Let me address one of your comments first up:
In my case I need multiple threads concurrently read the data dictionary. Its okay in my case. No need to synchronized. But when it comes to update, it should be synchronized.
It can be done, but it's not trivial, and potentially leads to issues you won't expect. Here's one option for this:
class Test
{
private readonly object dataLock = new();
private volatile Dictionary<string, string> data = new();
// Ignoring all the other parts for now.
public string ShortGet(string key)
{
// Since we only reference 'data' once we don't need special handling
return data.TryGetValue(key, out var value) ? value : key;
}
public string LongGet(string key)
{
// Since we reference 'data' twice, make a local copy to ensure it
// doesn't change between references
var localData = data;
if (localData.ContainsKey(key))
return localData[key];
return key;
}
public void Update(string key, string value)
{
lock (dataLock)
{
// Don't duplicate if the value is the same
if (data.TryGetValue(key, out var current) && current == value)
return;
// Don't insert if key==value
if (key == value)
return;
// Dupluicate the existing dictionary, update it, then switch
// for the original
var newData = new Dictionary<string, string>(data);
newData[key] = value;
Interlocked.Exchange(ref data, newData);
}
}
}
Neither ShortGet()
nor LongGet()
use locks, so they won't block at all. The Update()
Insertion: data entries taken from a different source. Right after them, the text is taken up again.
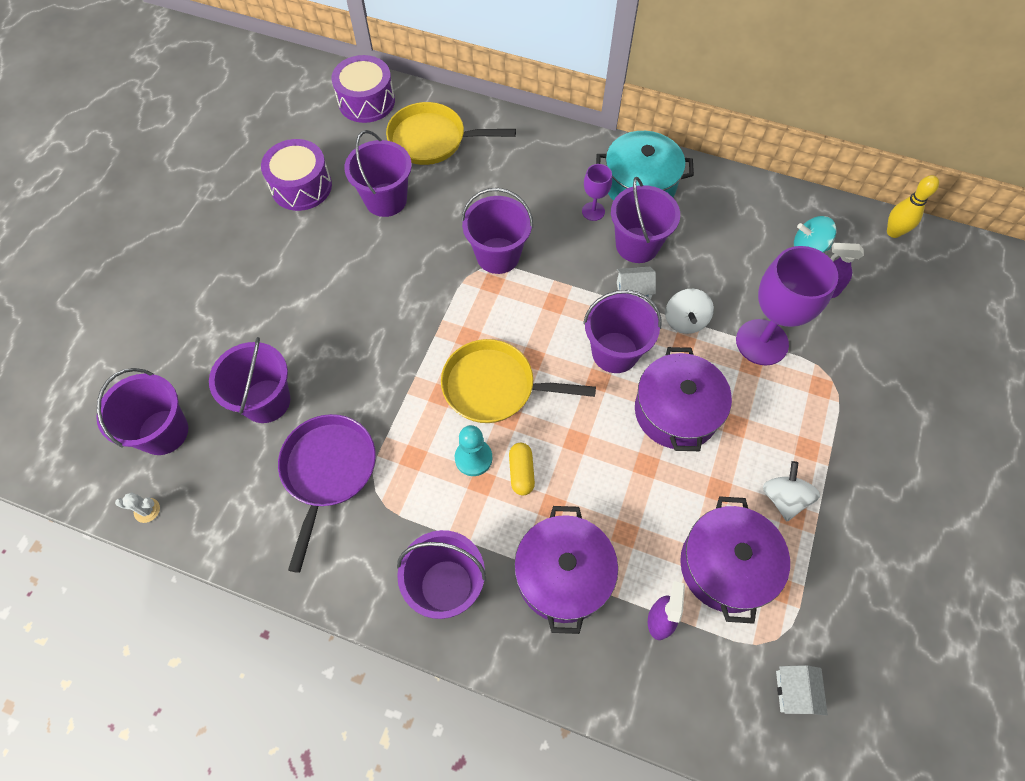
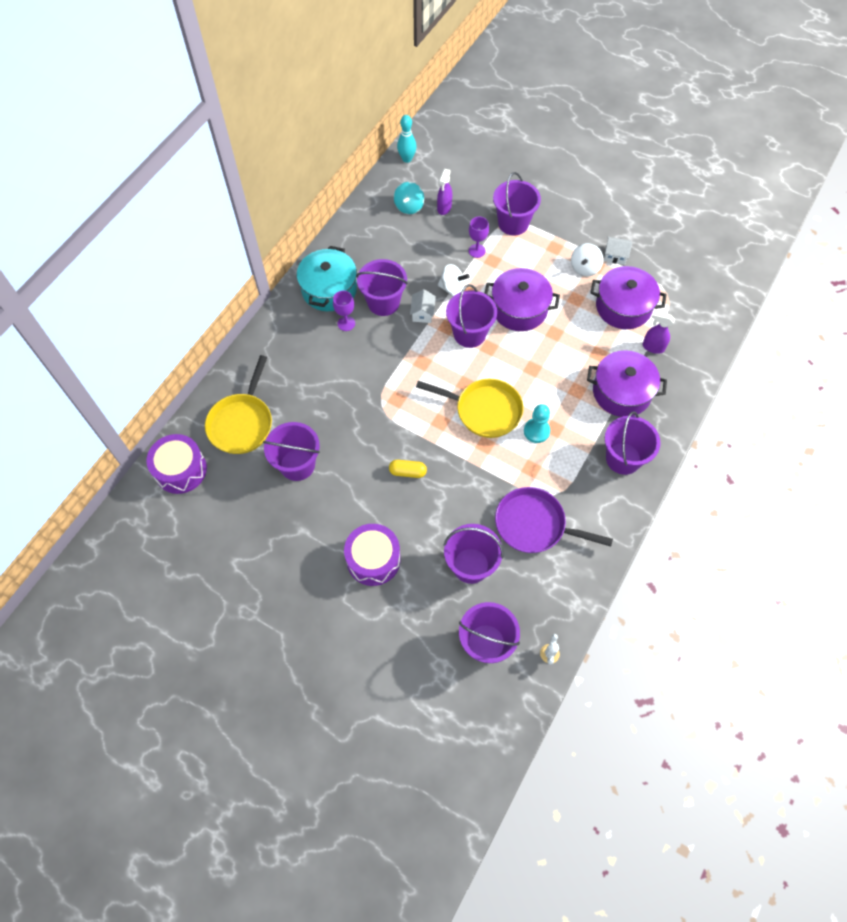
camera: 80 degrees left, 0 degrees up
(301, 186) = (265, 530): purple drum -> purple drum (373, 559)
(495, 387) = (484, 410): yellow pan -> yellow pan turned 90 degrees counterclockwise
(498, 255) = (372, 392): purple bucket -> purple bucket (513, 223)
(521, 472) = (550, 404): yellow capsule -> yellow capsule (407, 472)
(762, 342) = (477, 251): purple goblet -> purple goblet, size x0.49
(783, 498) = (585, 268): white spinning top -> white spinning top turned 75 degrees counterclockwise
(794, 692) = (696, 293): white house -> white house (615, 255)
(893, 232) = (407, 159): yellow bowling pin -> turquoise bowling pin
method locks for the duration of the operation, so only one thread can perform an update at a time.
The downside here is that you have to create a full copy of data
each time you want to update a value. I've added some simple (and badly done) checks to maybe reduce that occasionally.
Now, let's explain locking.
The lock (...) { }
statement attempts to acquire a thread-specific lock on the object before executing the code in the block. If the current thread already has a lock it'll pass through to the code block, otherwise if the object is locked by another thread it will block until the other thread releases the lock. And of course if no thread has it locked, the thread acquires a lock on the object. At the end of the code block if the lock was acquired in this specific lock statement then it is released from the thread.
And that is, in very broad details, everything that a lock statement does. It doesn't restrict access to the object to other things, it doesn't stop other threads from doing nasty things to the object without your consent. It just acquires and releases locks.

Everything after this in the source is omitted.